この時のイメージは、ほぼ喬若さんの独演会だった。落語教室生がいることが想像できなかったからだ。もしも、一人、二人教室生がいたら、その子たちが前座を務めて喬若さんにつなぐ。喬若さんは小学校のPTA会長として奮闘した人だから、「PTA会長やりましてん」という演題でしゃべってもらって、落語一、二席で会を閉じる。観客は小学校保護者を中心に働きかける。今思えば、塾の広報が目的とはいえ、かなりギラついていることがわかるのだが、どこの馬の骨ともわからぬ学習塾を認知してもらわねば、との焦りが短慮に走らせた。
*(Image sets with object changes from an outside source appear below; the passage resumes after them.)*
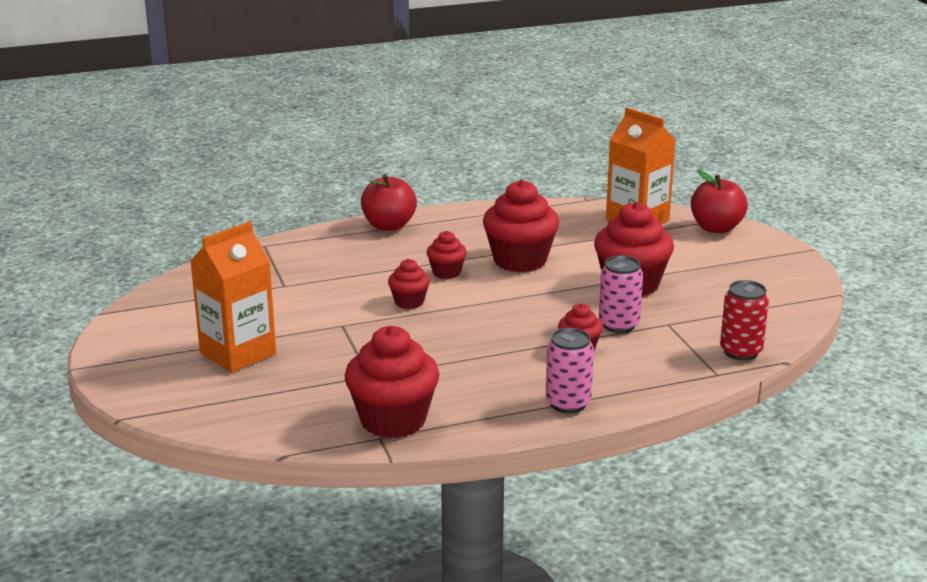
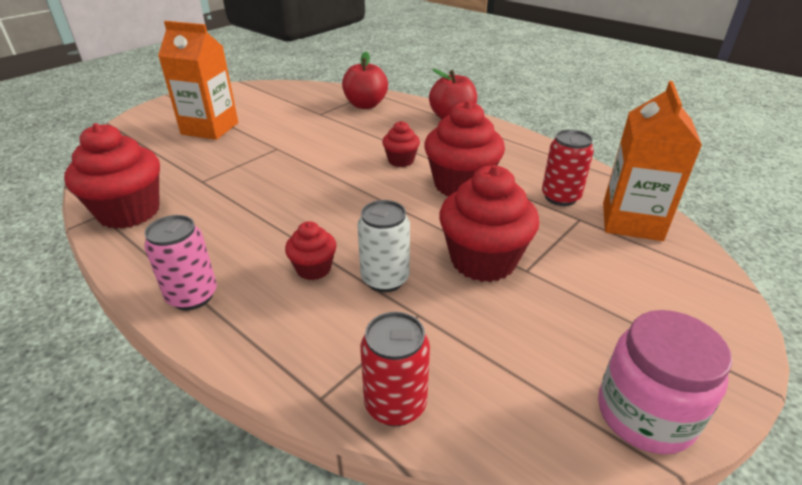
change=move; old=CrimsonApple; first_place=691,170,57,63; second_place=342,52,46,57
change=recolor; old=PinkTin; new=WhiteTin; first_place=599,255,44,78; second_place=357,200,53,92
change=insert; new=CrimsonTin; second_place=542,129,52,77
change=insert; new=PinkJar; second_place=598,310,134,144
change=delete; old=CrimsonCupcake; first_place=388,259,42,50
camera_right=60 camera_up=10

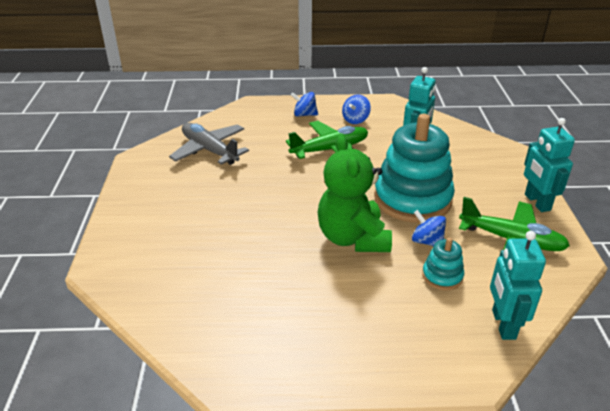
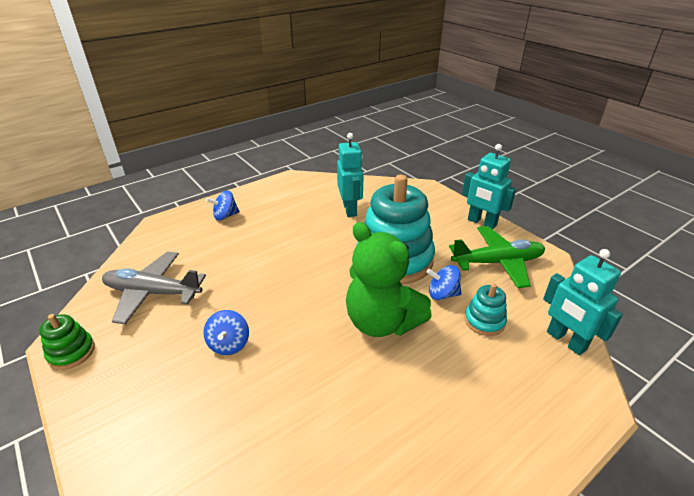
change=insert; new=EmeraldRingStacker; second_place=39,314,56,56
change=move; old=RoyalBlueWhirligig; first_place=342,94,29,30; second_place=203,310,46,45
change=delete; old=EmeraldAeroplane; first_place=286,121,82,38
camera_right=-35 camera_up=0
秋になって、そろそろ会場をおさえておかなくてはと、予定していた施設に連絡したら、大学受験が入っていて「やあ、そのあたりダメですわ。うちみたいな値段でできるとこ?ほかに?ないでしょ」と八方ふさがりをあざ笑うような返事だった。こういう場合は、不思議とどこかにいい出合いがあるような予感がしてくるもので、案の定誰彼構わず聞いているうちに、保護者のつてで今回の東林寺に行き着いた。時期も4月に延ばせた。捨てる神あれば拾う神あり、だ。
落語教室生9名のうちの7名が出演。喬若さんは、子どもたちを立てるために自ら前座に回ってアシストに徹した。PTAの話もまったくなし。お客様は、幼児からお年寄りまでまさに老若男女の百名。「落語はお寺が発祥とも言われております」と喬若さんがマクラで語ったように、金色のご本尊をバックにぴったり高座がはまって、保護者の誰もが「最高の舞台」と喜んだ。
初期の構想は、あれこれ突き動かされてすっかり姿を変えた。貧相な構想なんぞ蹴散らされてなんぼだよ、と高座の後ろで仏様が笑われたような。